Lara est au milieu d’un carrefour (pas le magasin), à l’âge des grands changements: elle intègre enfin l’école de danse dont elle rêvait, obligeant sa famille francophone à déménager pour vivre dans une ville néerlandophone. Nouveaux voisins, amis, établissement scolaire, professeurs, appartement, tout est à redéfinir.
Chez elle elle est à la fois la mère de substitution de son jeune frère, l’enfant choyée par son père, la complice de celui-ci et puis surtout l’adolescente qui hésite entre révolte et angoisse, entre la chaleur du cocon familial et la soif d’indépendance.
Il y a déjà là un programme qui peut parler à chacun: choisir la danse c’est s’imposer une discipline de dingue, des souffrances physiques et morales et un climat de compétition.
La danse comme la boxe permettent de marier beauté du geste et souffrances qui le rendent possible, du pain béni pour le cinéma.
Le plus pour Lara, c’est que sa souffrance physique dépasse largement la salle de danse: elle est en pleine période de transition sexuelle. L’opération n’est plus qu’une question de mois, elle se rêve faisant enfin face à un miroir qui lui renverra le reflet de ce qu’elle est déjà par l’esprit.
Girl arrive à traiter de la transition, des étapes pour y arriver, des obstacles, du regard des autres et des répercussions sans donner l’impression de s’y attarder.
Lara est avant tout une ado qui souffre même quand elle n’a pas de raison apparente de le faire.
Son humeur changeante, le grand écart entre sa capacité à endurer certaines épreuves et à s'effondrer devant de faux obstacles, ce sont des étapes universelles de la construction.
Dans ce lent cheminement vers l’adulte, Lara rejette son mal être sur un corps qui ne change pas aussi vite qu’elle le voudrait, et c’est effectivement une raison suffisante de se sentir mal.

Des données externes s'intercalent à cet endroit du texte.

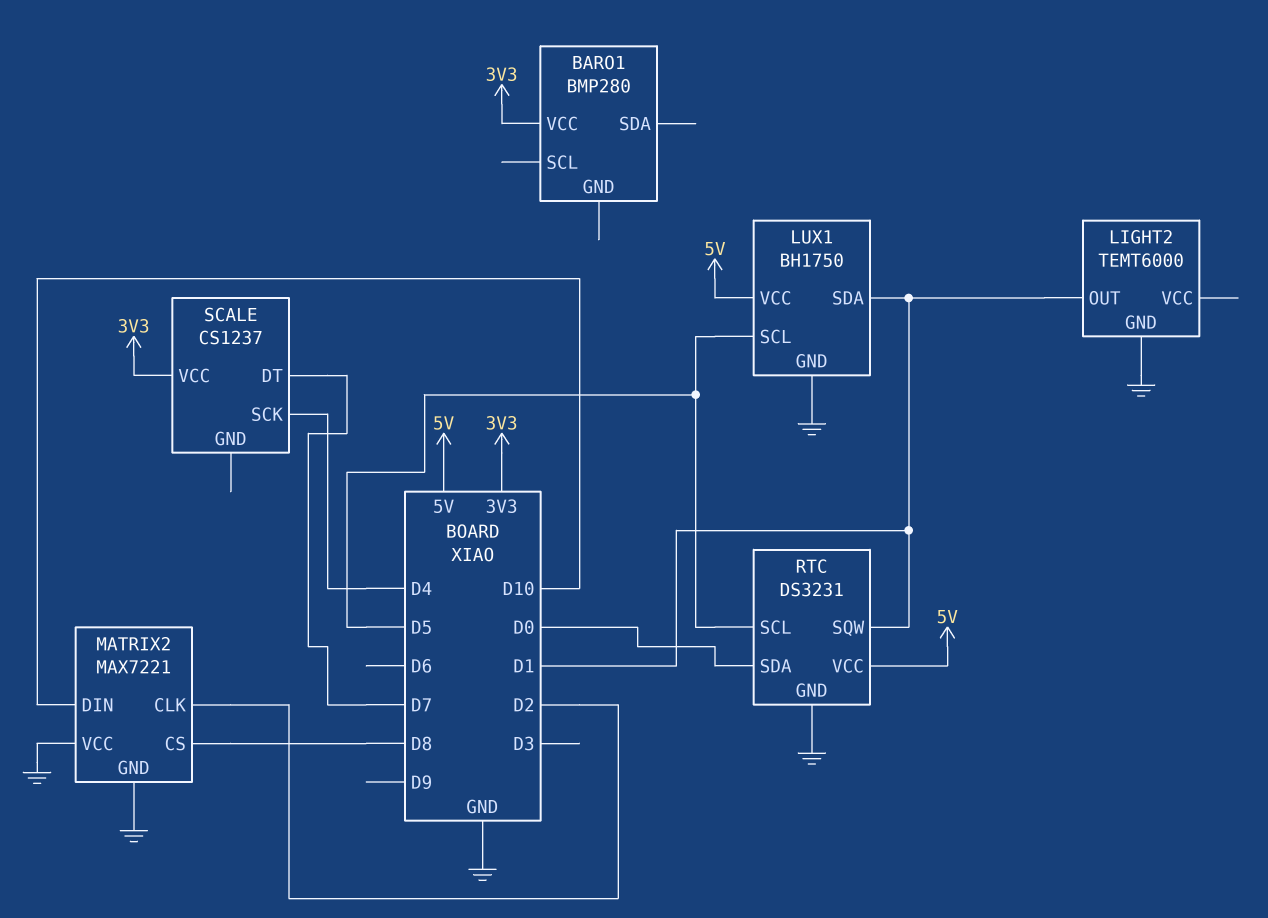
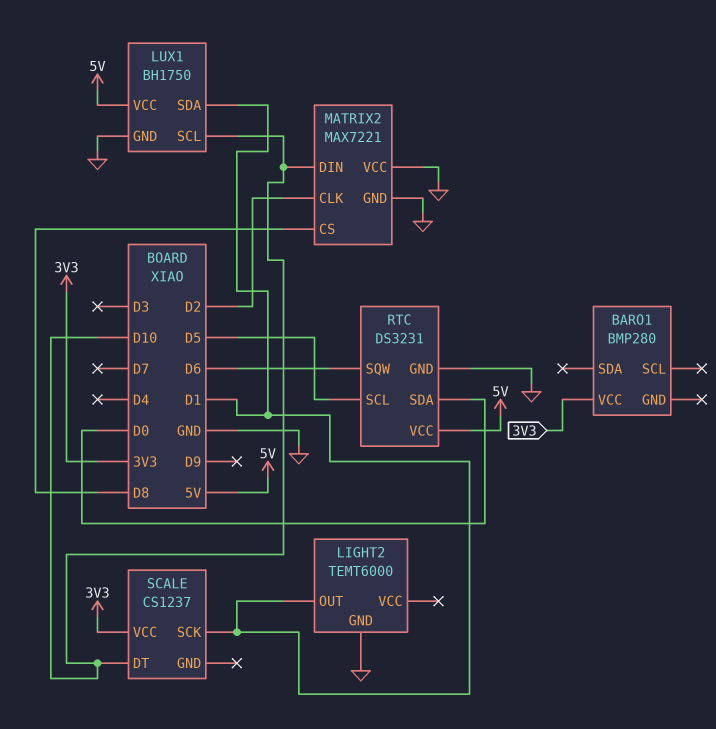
LUX1 pin SCL: D5 -> D10
RTC pin SQW: D1 -> D6
SCALE pin DT: D7 -> D10
SCALE pin SCK: D4 -> D1

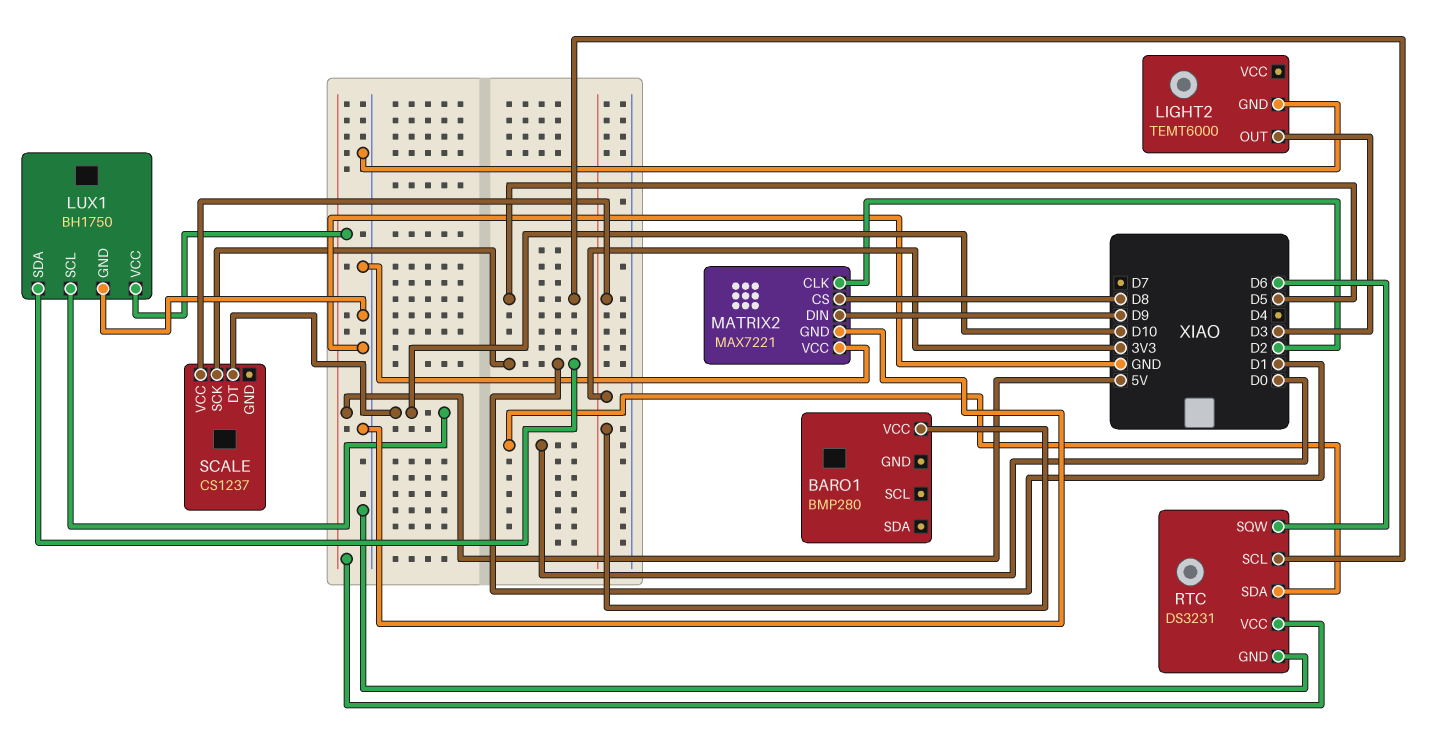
LIGHT2 pin OUT: D1 -> D3
MATRIX2 pin DIN: D10 -> D9

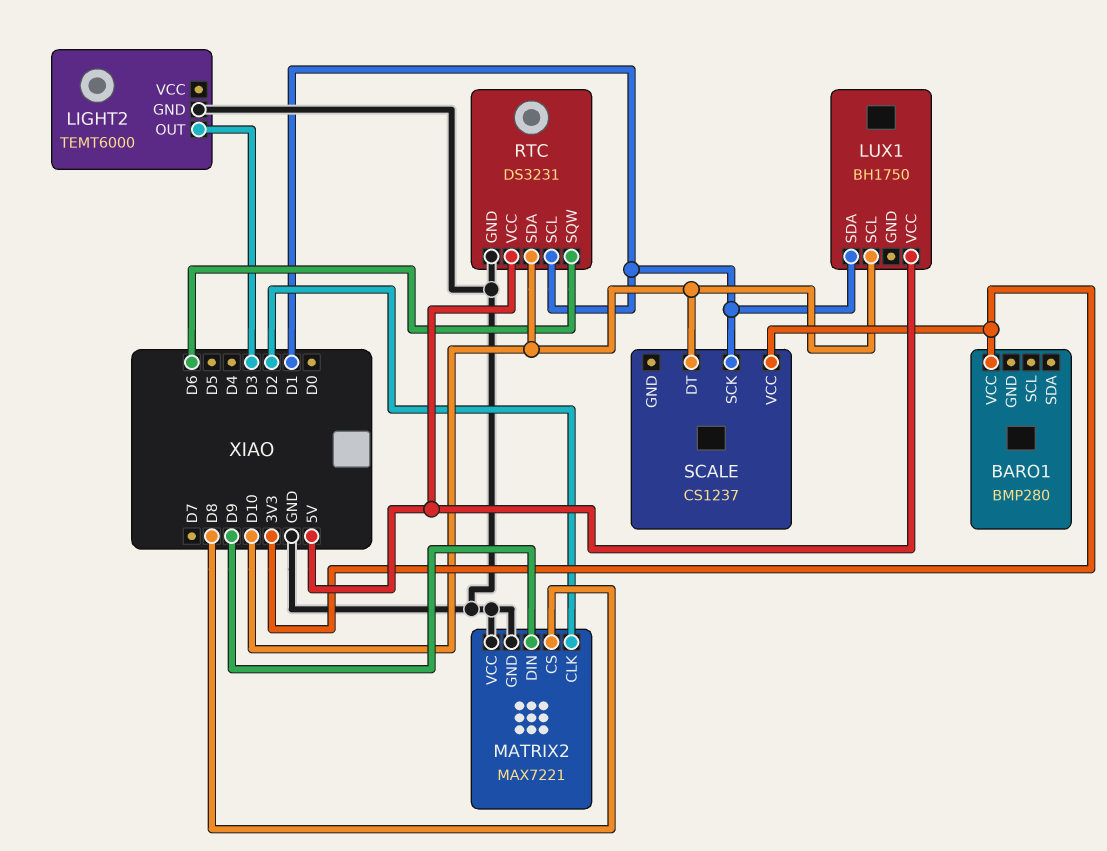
LUX1 pin GND: GND -> none
RTC pin SCL: D5 -> D1
RTC pin SDA: D0 -> D10

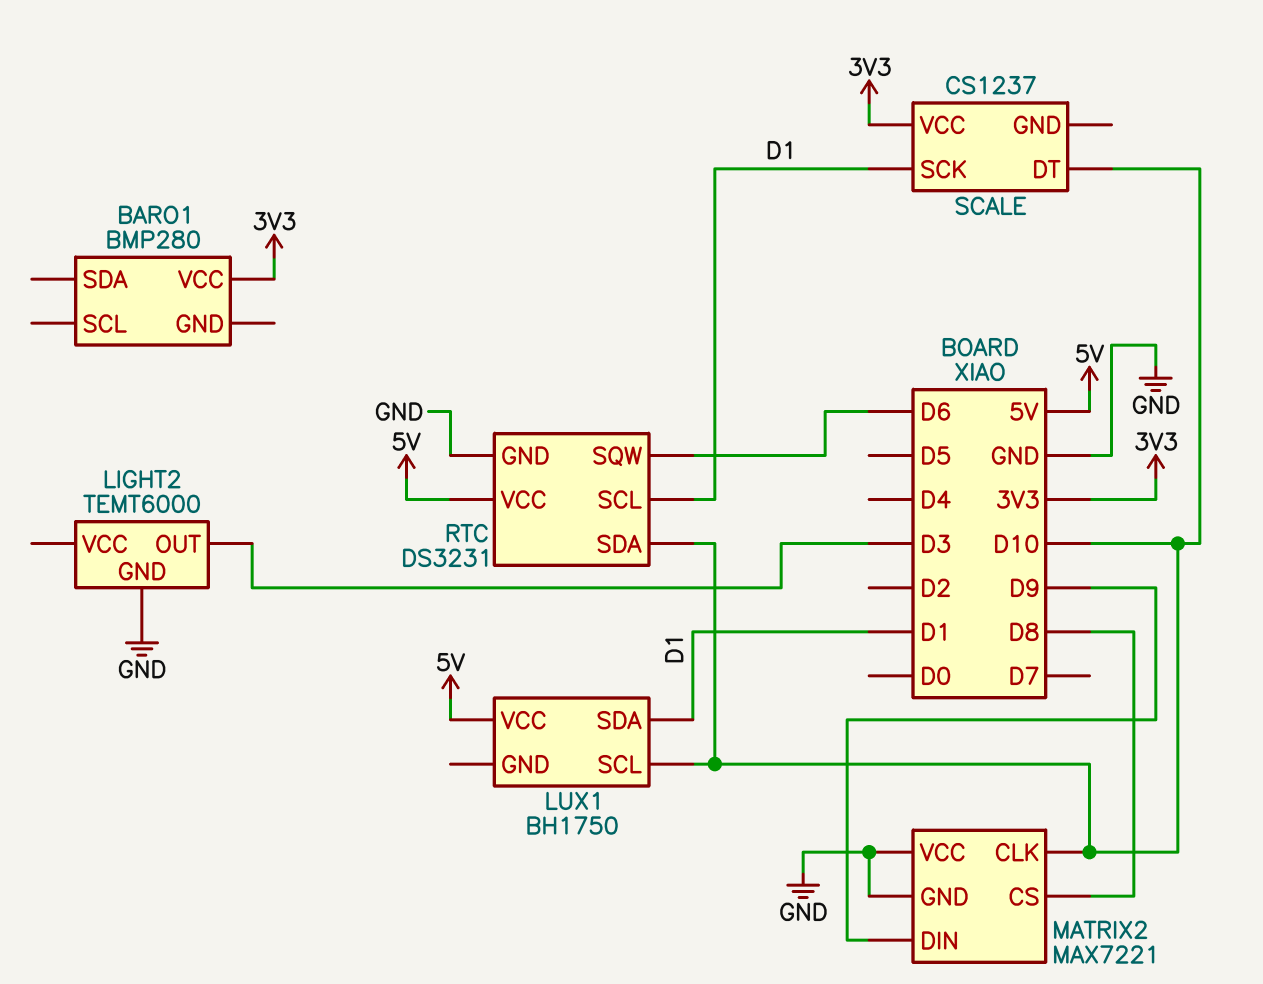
MATRIX2 pin CLK: D2 -> D10

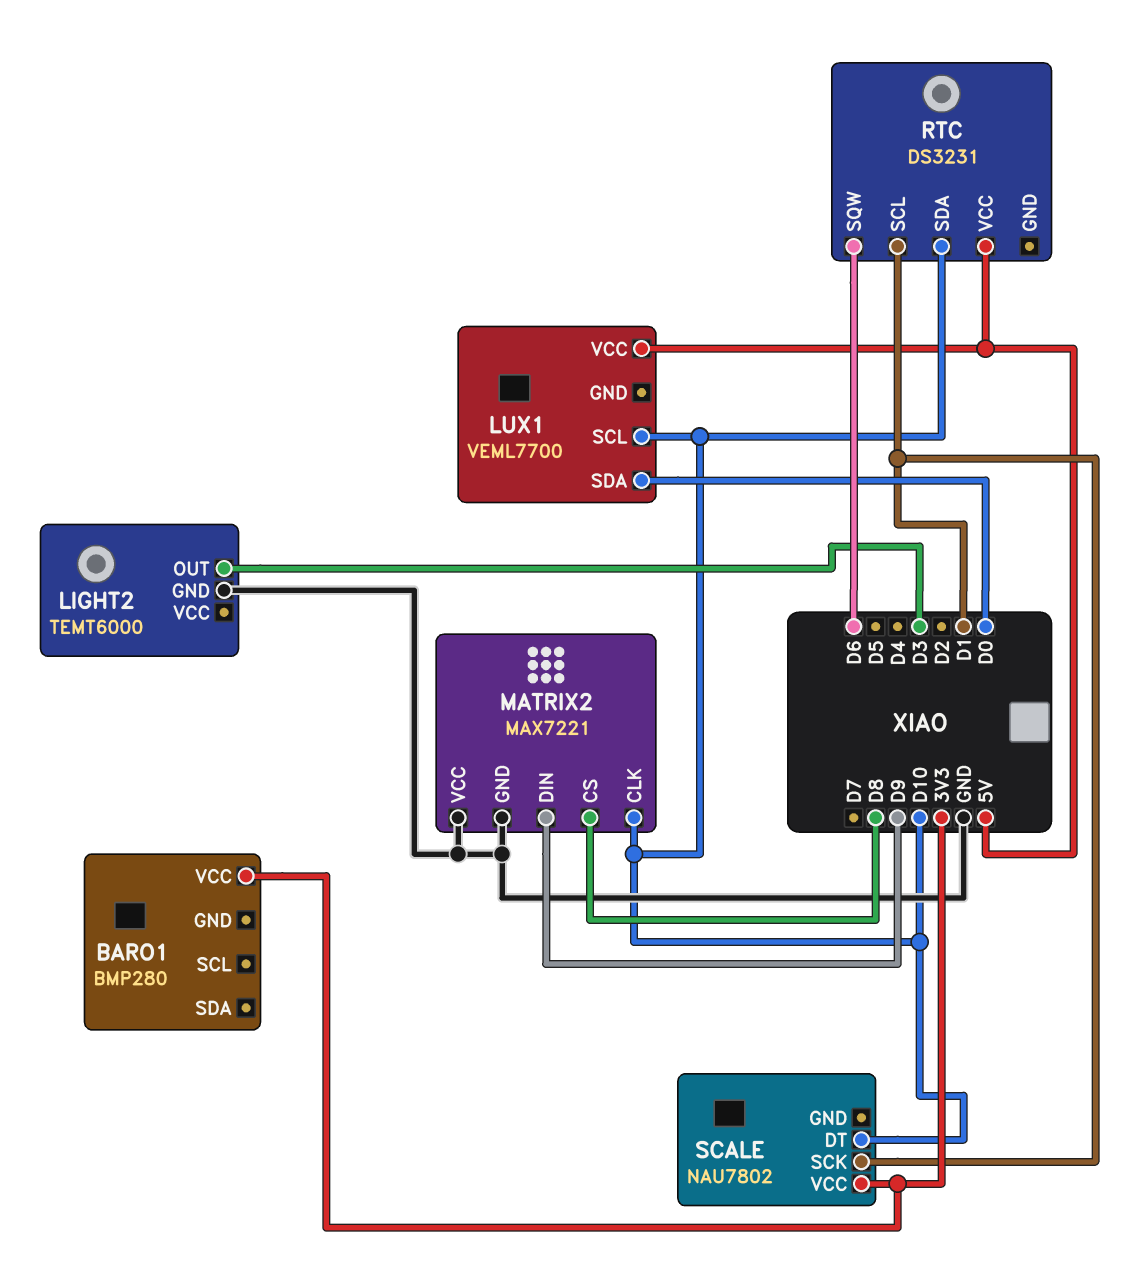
LUX1: BH1750 -> VEML7700
LUX1 pin SDA: D1 -> D0
RTC pin GND: GND -> none
SCALE: CS1237 -> NAU7802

Pourtant on comprend ce qu’elle vit parce qu’au fond c'est notre lot à tous de voir notre environnement évoluer, de subir un corps qui mue, de rejeter une famille qu’on adore, de chercher à se découvrir.
Traiter le cas particulier de Lara dans un contexte “ordinaire”, sans problèmes familiaux, avec des réactions globalement neutres (parfois blessantes, maladroites ou méchantes, mais de manière presque anecdotique, comme si certains mauvais moments pouvaient eux aussi parler à tous), c’est faire de son histoire une aventure humaine.

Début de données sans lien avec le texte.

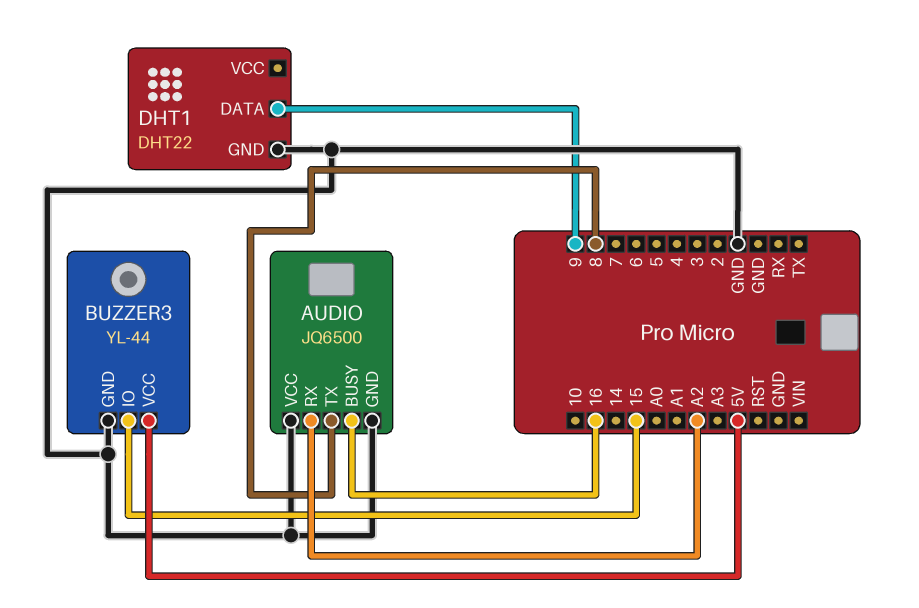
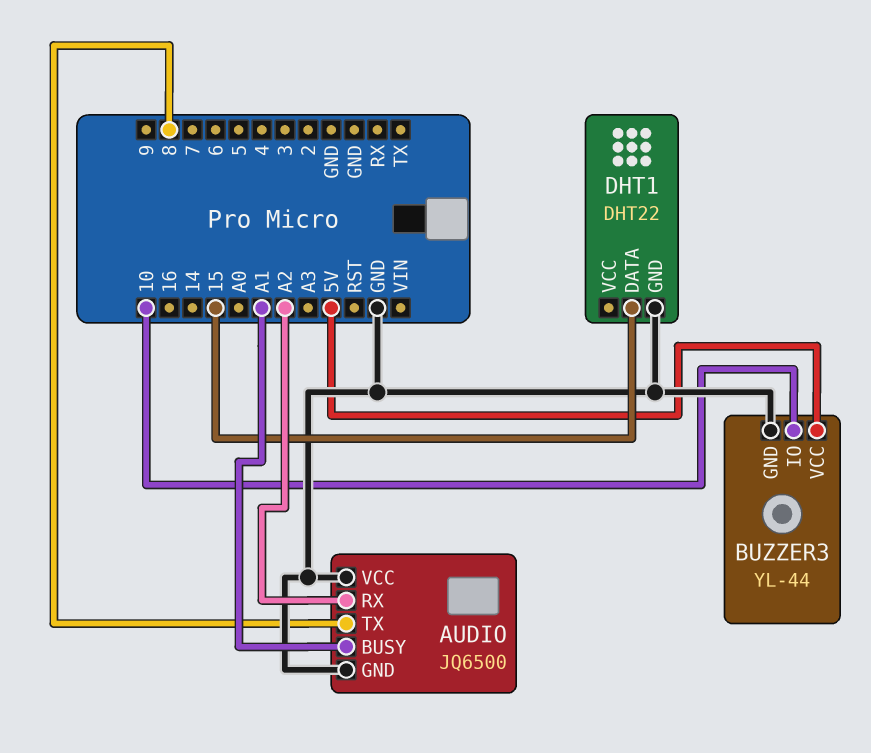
AUDIO pin BUSY: 16 -> A1
BUZZER3 pin IO: 15 -> 10
DHT1 pin DATA: 9 -> 15

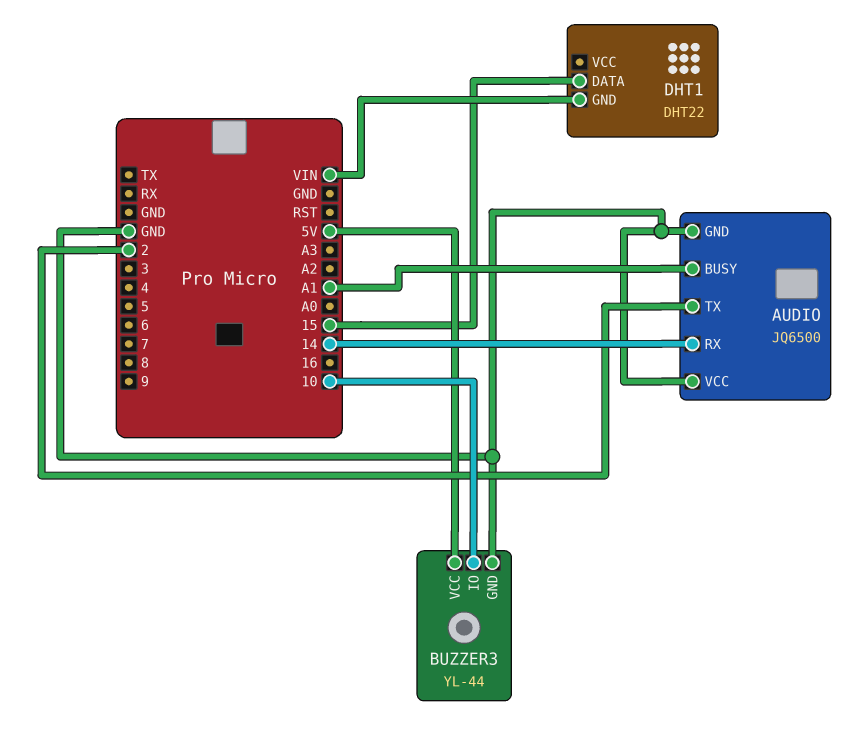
AUDIO pin RX: A2 -> 14
AUDIO pin TX: 8 -> 2
DHT1 pin GND: GND -> VIN

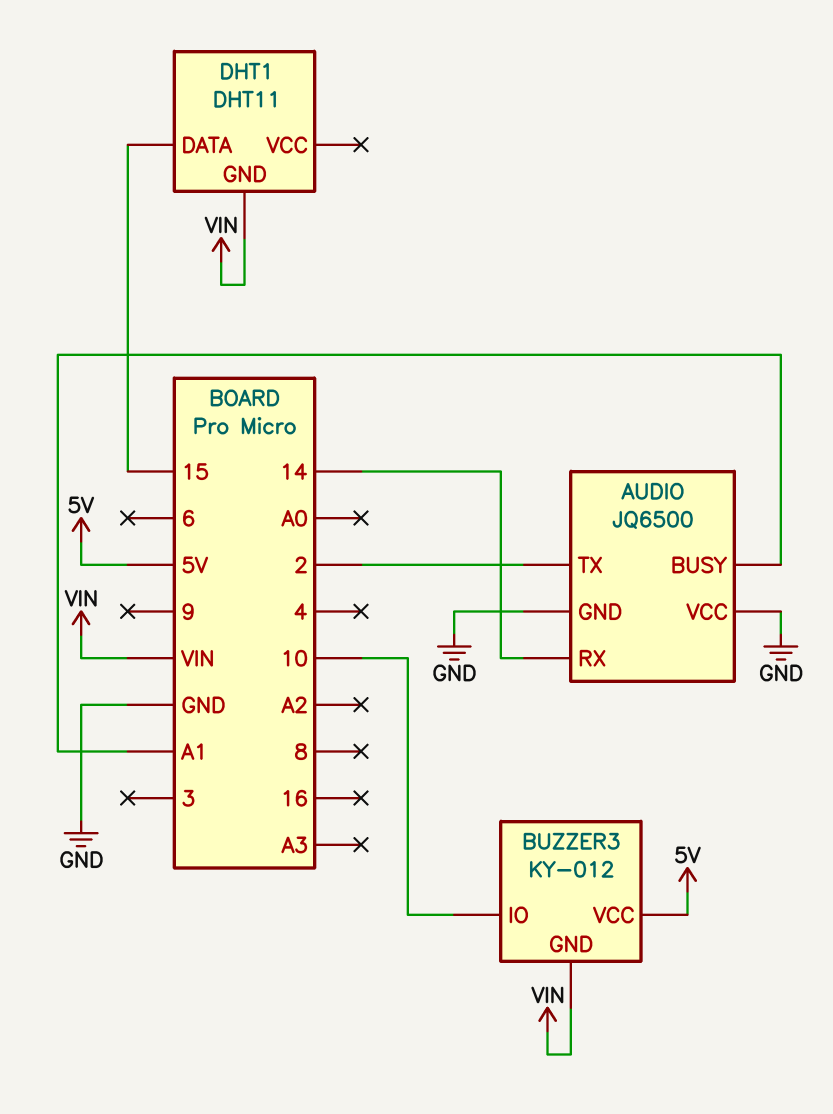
BUZZER3: YL-44 -> KY-012
BUZZER3 pin GND: GND -> VIN
DHT1: DHT22 -> DHT11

Loin d’être une curiosité, Lara est une jeune femme, avec ses particularités, mais surtout avec ses sentiments, ses joies et déprimes qui font qu’on se sent proche d’elle.
On ressort de Girl perturbé parce qu’on a revécu un temps l’excitation stressante de l’adolescence, qu’on a eu notre dose de suspens, et puis surtout contents d’avoir pu accompagner Lara dans un film délicat et juste, de la savoir entourée d’un père en or massif, et de la quitter sur un visage volontaire, qui nous laisse espérer de beaux jours à venir (surtout qu’on venait d’avoir des sueurs froides quelques instants auparavant).
Voilà un joli premier film, et un joli film tout court, qui a permis de mettre en avant un réalisateur et un acteur (magnifique) dont on suivra avec attention le parcours.